Texte source
----
Sortir du consommationnisme

Le concept de consommation responsable, équitable, citoyenne ou durable, etc. est en vogue. Mais, dans un univers centré sur la consommation, que cela signifie-t-il ?

Aujourd’hui, de nombreux acteurs s’accordent pour constater les conséquences sanitaires et environnementales, socio-économiques, culturelles et sociétales du mode de développement occidental1 et de nos modes de consommation. C’est en effet une véritable idéologie qui constitue le moteur de l’économie moderne et souvent de notre imaginaire : produire et consommer toujours plus, marchandiser (vendre et acheter) ce qui était jadis auto-produit et consommé et/ou « échangé entre soi, célébrer les produits nouveaux et innovants, incluant toujours davantage de technologies et de services dans les produits proposés à la vente, et incitant à acheter et renouveler toujours davantage, en suscitant de nouveaux besoins.
Au cœur du problème, le consommationnisme
Au croisement de l’histoire des entreprises et du marché, le consommateur est né avec le développement du marketing et de la publicité, jusqu’à devenir élément central de la société, cible de la lutte incessante entre producteurs et intermédiaires d’une part, financiers et gestionnaires d’autre part. Avec pour résultat la formation des oligopoles de production et de distribution que nous connaissons aujourd’hui, et l’irrigation de la « philosophie » marketing dans toute la société (1).
Les coopératives de consommation, créées par le mouvement ouvrier au début du XIXe siècle, ont existé comme mode de résistance à l’essor du capitalisme industriel et comme levier de transformation sociale. Elles se sont cependant essoufflées, en perdant leurs valeurs dans la concurrence sur les prix et les mouvements de concentration, dans la course contre la distribution moderne, puis la grande distribution. Comme réponse plus récente au pouvoir des entreprises, le mouvement consumériste (= de défense des intérêts des consommateurs) s’est développé dans le contexte de la croissance et de la consommation de masse au XXe siècle. Initialement mouvement politique, il a accompagné des changements sociétaux majeurs et l’installation de l’utilitarisme comme principe de vie, en parfaite adéquation avec les politiques libérales : le système de production et de consommation de masse est devenu lieu central des valeurs et de la structure sociale. Le consumérisme2 exacerbé a contribué au déploiement du consommationnisme.
----
Jeu de données
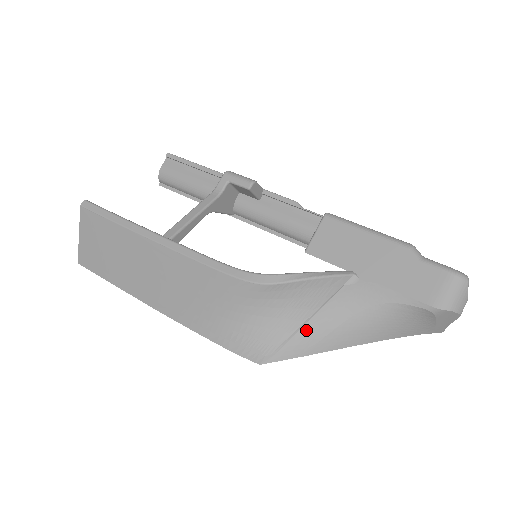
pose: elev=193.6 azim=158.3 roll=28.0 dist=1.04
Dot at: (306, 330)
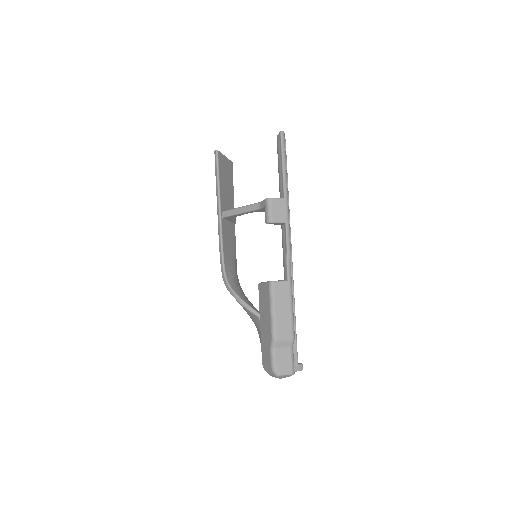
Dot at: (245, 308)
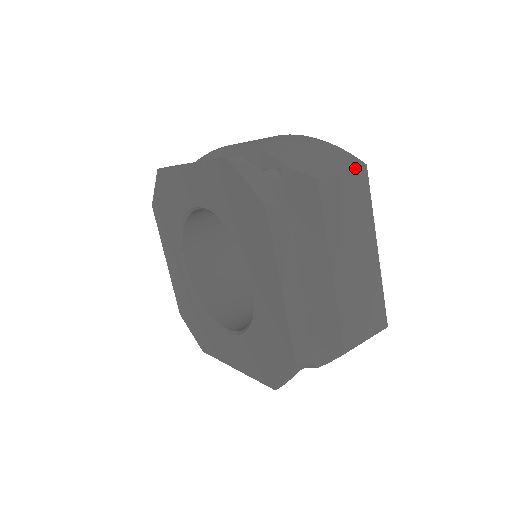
----
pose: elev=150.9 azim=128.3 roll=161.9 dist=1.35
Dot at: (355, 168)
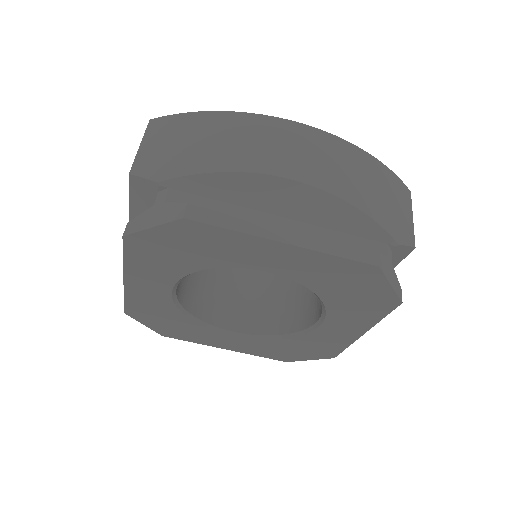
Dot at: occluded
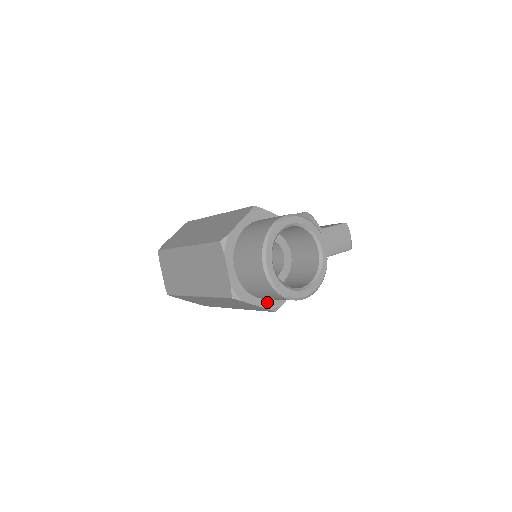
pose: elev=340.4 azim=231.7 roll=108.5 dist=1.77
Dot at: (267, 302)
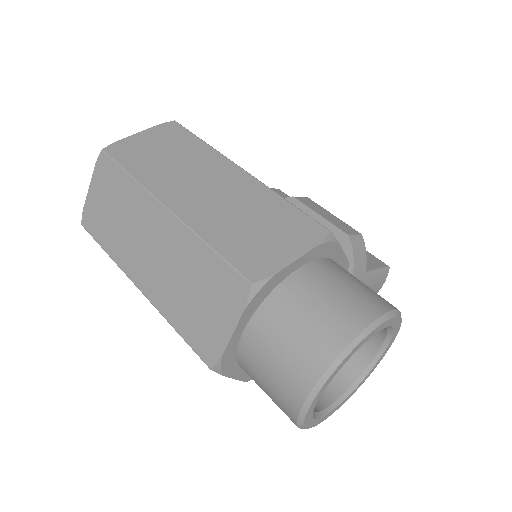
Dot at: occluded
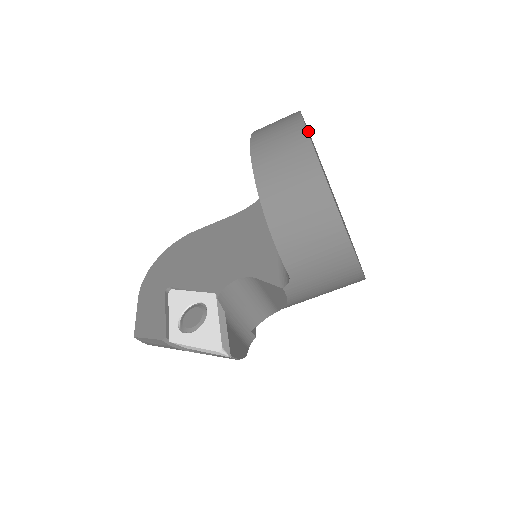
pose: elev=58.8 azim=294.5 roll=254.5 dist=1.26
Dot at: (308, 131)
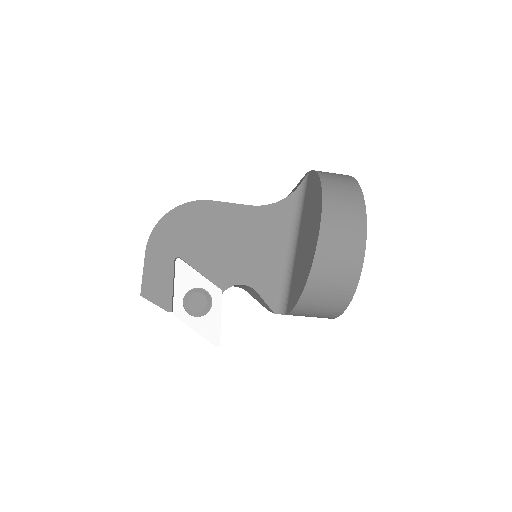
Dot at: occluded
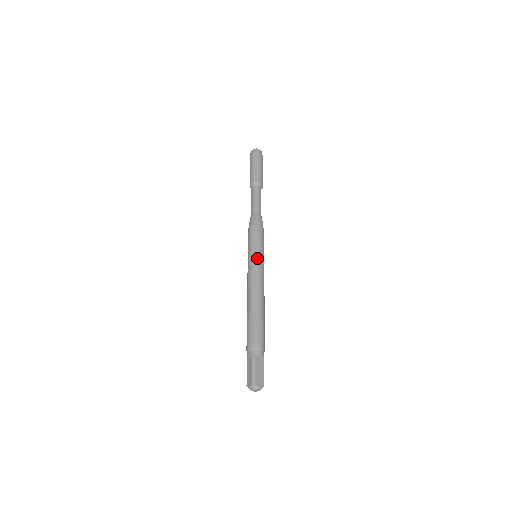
----
Série de consignes
(1) D'après le texte sur le consommationnisme, qui a créé les coopératives de consommation ?
(2) Recopiez mot pour mot, dans le texte sur le consommationnisme, le passage allant de « Le concept de » jusqu'à « de nouveaux besoins. » inclus.
Ce matériau est issu d'une autre source que le texte.

Corrigé des exercices
(1) Le mouvement ouvrier, au début du XIXe siècle.

(2)
Le concept de consommation responsable, équitable, citoyenne ou durable, etc. est en vogue. Mais, dans un univers centré sur la consommation, que cela signifie-t-il ?

Aujourd’hui, de nombreux acteurs s’accordent pour constater les conséquences sanitaires et environnementales, socio-économiques, culturelles et sociétales du mode de développement occidental1 et de nos modes de consommation. C’est en effet une véritable idéologie qui constitue le moteur de l’économie moderne et souvent de notre imaginaire : produire et consommer toujours plus, marchandiser (vendre et acheter) ce qui était jadis auto-produit et consommé et/ou « échangé entre soi, célébrer les produits nouveaux et innovants, incluant toujours davantage de technologies et de services dans les produits proposés à la vente, et incitant à acheter et renouveler toujours davantage, en suscitant de nouveaux besoins.